We've seen a few cases where customers bring up a sharded cluster running with authentication and the shard primaries get errors querying the config servers saying that they are unauthenticated. This causes the system to be unusable. It appears as though the mongods aren't even trying to authenticate to the config servers, even though they successfully authenticate to the other nodes in their replica set. The problem seems to be that the ShardingConnectionHook, which also handes authenticating all connections used by sharding, isn't being set on the pool. Restarting the mongods seems to resolve the issues, which further supports my theory that this is a race condition.

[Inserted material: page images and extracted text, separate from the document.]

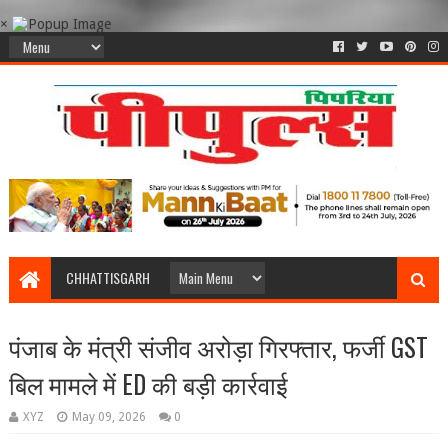
×
CHHATTISGARH
पंजाब के मंत्री संजीव अरोड़ा गिरफ्तार, फर्जी GST
बिल मामले में ED की बड़ी कार्रवाई
XYZ
May 09, 2026
0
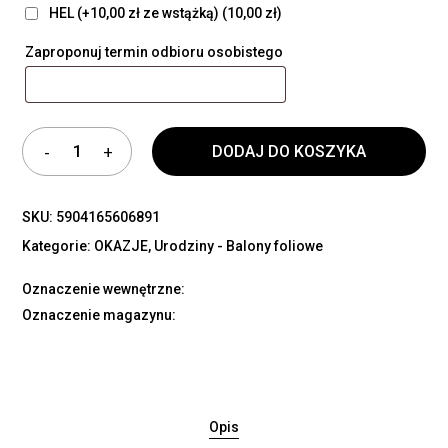
HEL (+10,00 zł ze wstążką)
(10,00 zł)
Zaproponuj termin odbioru osobistego
DODAJ DO KOSZYKA
SKU:
5904165606891
Kategorie:
OKAZJE
,
Urodziny - Balony foliowe
Oznaczenie wewnętrzne:
Oznaczenie magazynu:
Opis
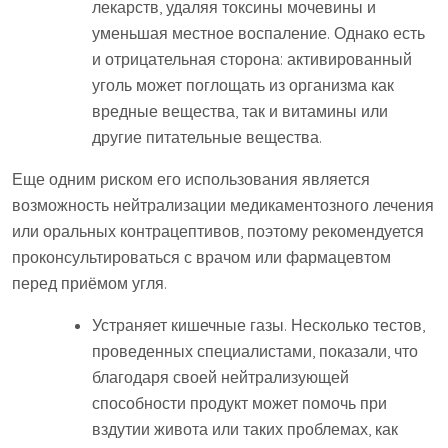
лекарств, удаляя токсины мочевины и
уменьшая местное воспаление. Однако есть
и отрицательная сторона: активированный
уголь может поглощать из организма как
вредные вещества, так и витамины или
другие питательные вещества.
Еще одним риском его использования является
возможность нейтрализации медикаментозного лечения
или оральных контрацептивов, поэтому рекомендуется
проконсультироваться с врачом или фармацевтом
перед приёмом угля.
Устраняет кишечные газы. Несколько тестов,
проведенных специалистами, показали, что
благодаря своей нейтрализующей
способности продукт может помочь при
вздутии живота или таких проблемах, как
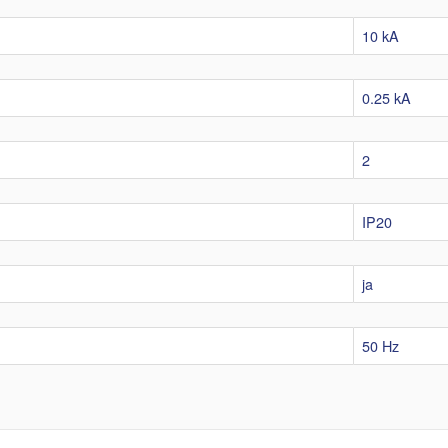
10 kA
0.25 kA
2
IP20
ja
50 Hz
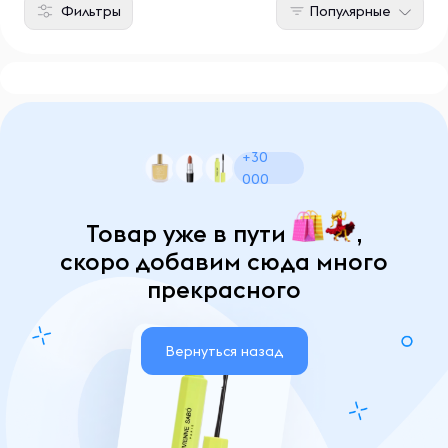
Фильтры
Популярные
+30
000
Товар уже в пути
,
скоро добавим сюда много
прекрасного
Вернуться назад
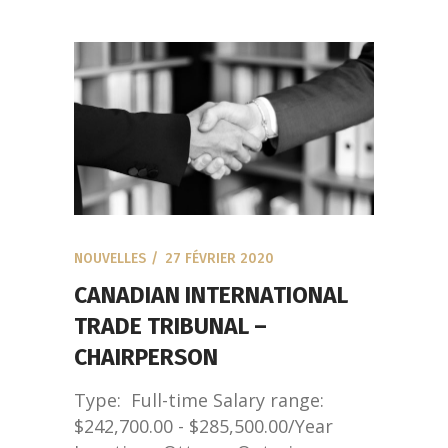
NOUVELLES
27 FÉVRIER 2020
CANADIAN INTERNATIONAL
TRADE TRIBUNAL –
CHAIRPERSON
Type: Full-time Salary range:
$242,700.00 - $285,500.00/Year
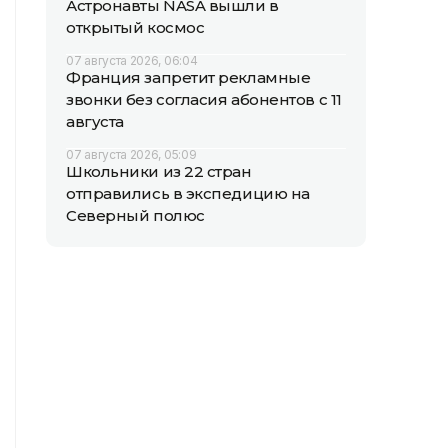
Астронавты NASA вышли в
открытый космос
07 августа 2026, 06:04
Франция запретит рекламные
звонки без согласия абонентов с 11
августа
07 августа 2026, 05:09
Школьники из 22 стран
отправились в экспедицию на
Северный полюс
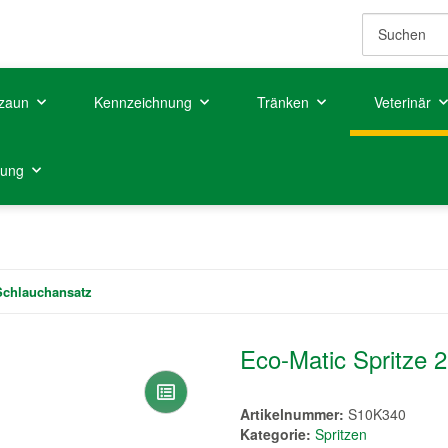
zaun
Kennzeichnung
Tränken
Veterinär
tung
 Schlauchansatz
Eco-Matic Spritze 
Artikelnummer:
S10K340
Kategorie:
Spritzen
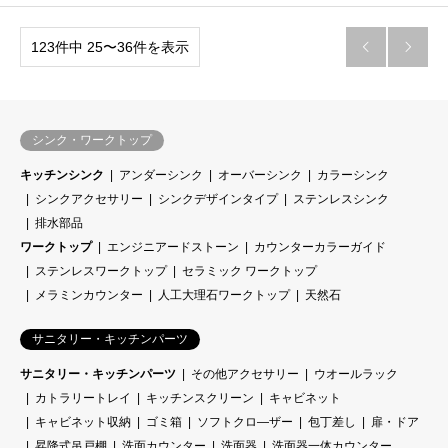
123件中 25〜36件を表示


シンク・ワークトップ
キッチンシンク
アンダーシンク
オーバーシンク
カラーシンク
シンクアクセサリー
シンクデザインタイプ
ステンレスシンク
排水部品
ワークトップ
エンジニアードストーン
カウンターカラーガイド
ステンレスワークトップ
セラミック ワークトップ
メラミンカウンター
人工大理石ワークトップ
天然石
サニタリー・キッチンパーツ
サニタリー・キッチンパーツ
その他アクセサリー
ウオールラック
カトラリートレイ
キッチンスクリーン
キャビネット
キャビネット収納
ゴミ箱
ソフトクロ―ザー
包丁差し
扉・ドア
昇降式吊戸棚
洗面カウンター
洗面器
洗面器一体カウンター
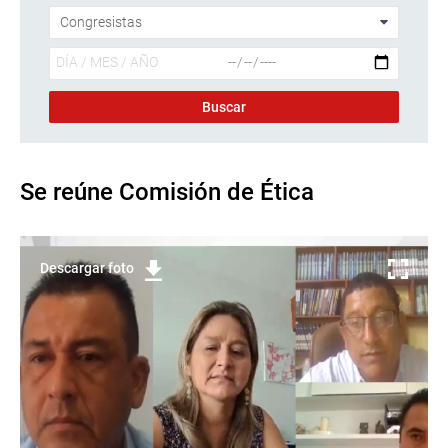
Se reúne Comisión de Ética
Descargar foto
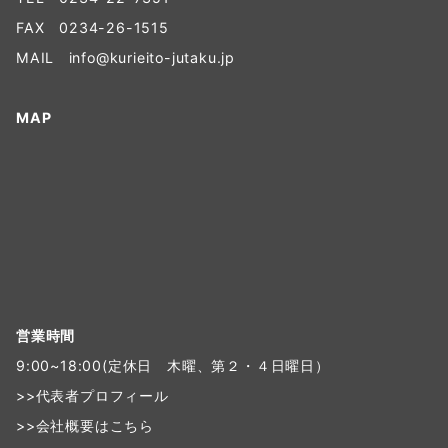
FAX 0234-26-1515
MAIL
info@kurieito-jutaku.jp
MAP
営業時間
9:00~18:00(定休日 木曜、第２・４日曜日）
>>
代表者プロフィール
>>
会社概要はこちら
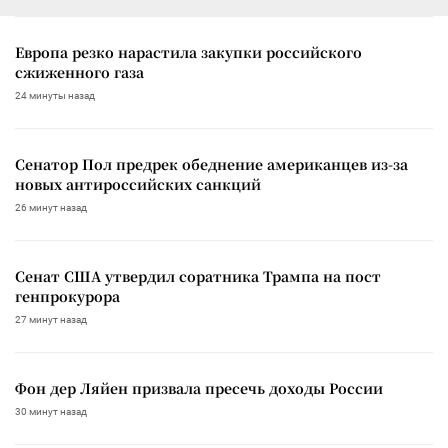
Европа резко нарастила закупки российского
сжиженного газа
24 минуты назад
Сенатор Пол предрек обеднение американцев из-за
новых антироссийских санкций
26 минут назад
Сенат США утвердил соратника Трампа на пост
генпрокурора
27 минут назад
Фон дер Ляйен призвала пресечь доходы России
30 минут назад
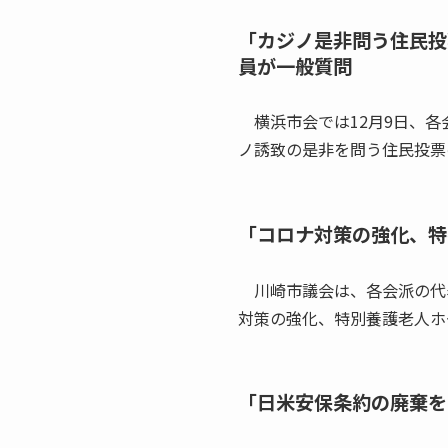
「カジノ是非問う住民投
員が一般質問
横浜市会では12月9日、各
ノ誘致の是非を問う住民投票
「コロナ対策の強化、特
川崎市議会は、各会派の代表
対策の強化、特別養護老人ホ
「日米安保条約の廃棄を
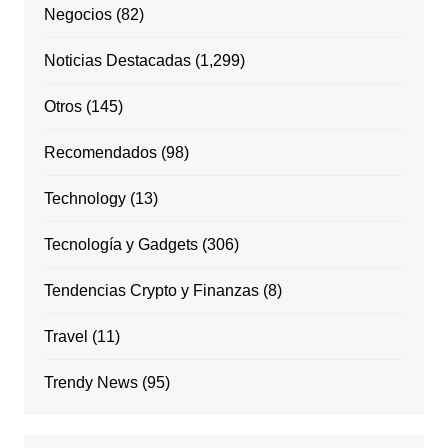
Negocios
(82)
Noticias Destacadas
(1,299)
Otros
(145)
Recomendados
(98)
Technology
(13)
Tecnología y Gadgets
(306)
Tendencias Crypto y Finanzas
(8)
Travel
(11)
Trendy News
(95)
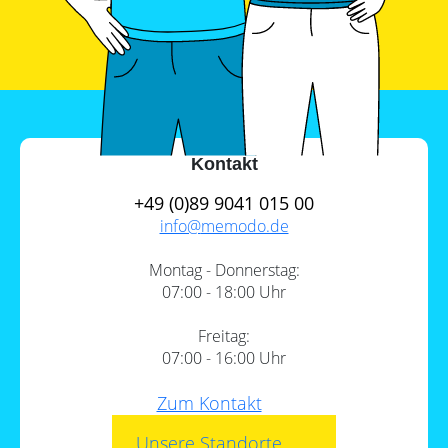
Kontakt
+49 (0)89 9041 015 00
info@
memodo.de
Montag - Donnerstag:
07:00 - 18:00 Uhr
Freitag:
07:00 - 16:00 Uhr
Zum Kontakt
Unsere Standorte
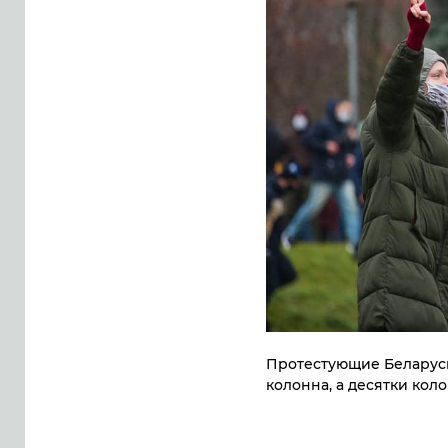
Протестующие Беларуси
колонна, а десятки кол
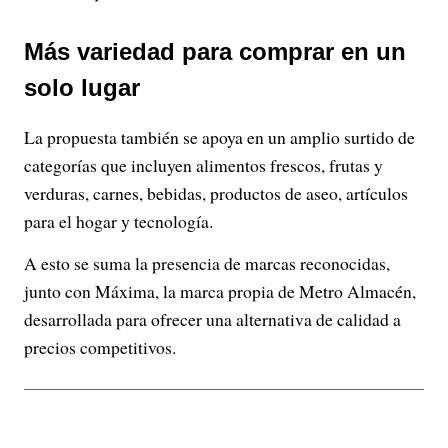
Más variedad para comprar en un
solo lugar
La propuesta también se apoya en un amplio surtido de
categorías que incluyen alimentos frescos, frutas y
verduras, carnes, bebidas, productos de aseo, artículos
para el hogar y tecnología.
A esto se suma la presencia de marcas reconocidas,
junto con Máxima, la marca propia de Metro Almacén,
desarrollada para ofrecer una alternativa de calidad a
precios competitivos.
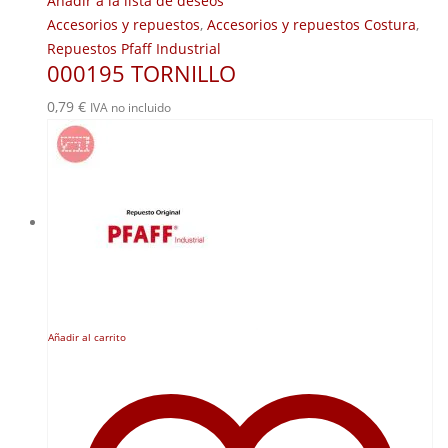
Añadir a la lista de deseos
Accesorios y repuestos
,
Accesorios y repuestos Costura
,
Repuestos Pfaff Industrial
000195 TORNILLO
0,79
€
IVA no incluido
Añadir al carrito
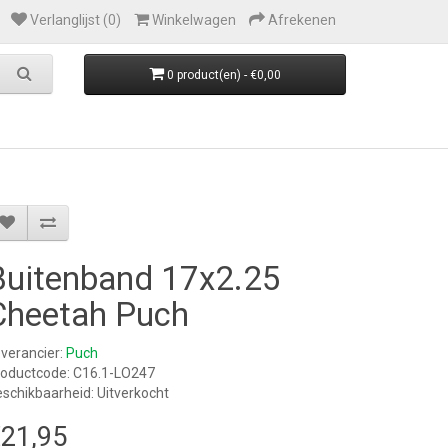
Verlanglijst (0)
Winkelwagen
Afrekenen
0 product(en) - €0,00
Buitenband 17x2.25
Cheetah Puch
verancier:
Puch
roductcode: C16.1-LO247
schikbaarheid: Uitverkocht
21,95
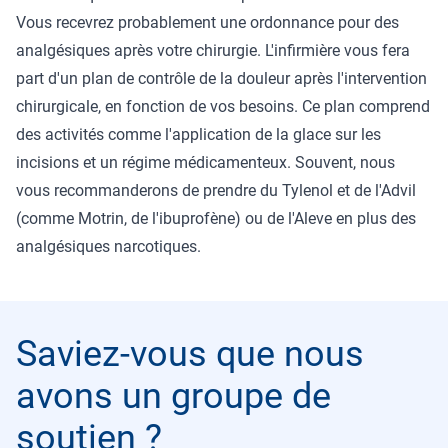
Vous recevrez probablement une ordonnance pour des
analgésiques après votre chirurgie. L'infirmière vous fera
part d'un plan de contrôle de la douleur après l'intervention
chirurgicale, en fonction de vos besoins. Ce plan comprend
des activités comme l'application de la glace sur les
incisions et un régime médicamenteux. Souvent, nous
vous recommanderons de prendre du Tylenol et de l'Advil
(comme Motrin, de l'ibuprofène) ou de l'Aleve en plus des
analgésiques narcotiques.
Saviez-vous que nous
avons un groupe de
soutien ?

Investigation into the code brings us to the following function in d_state.cpp:
void ShardedConnectionInfo::addHook() { static bool done = false; if (!done) { LOG(1) << "adding sharding hook" << endl; pool.addHook(new ShardingConnectionHook(false)); shardConnectionPool.addHook(new ShardingConnectionHook(true)); done = true; } }
This is the code that is used to set the connection hook on the pools. This code is not thread-safe and there's a potential race condition that could lead to 2 connections calling addHook at the same time. Since addHook is basically just an add to an stl::list, and stl isn't thread safe, this could potentially corrupt the connection hooks linked list structure. This is my current theory as to how the ShardingConnectionHook can fail to be set.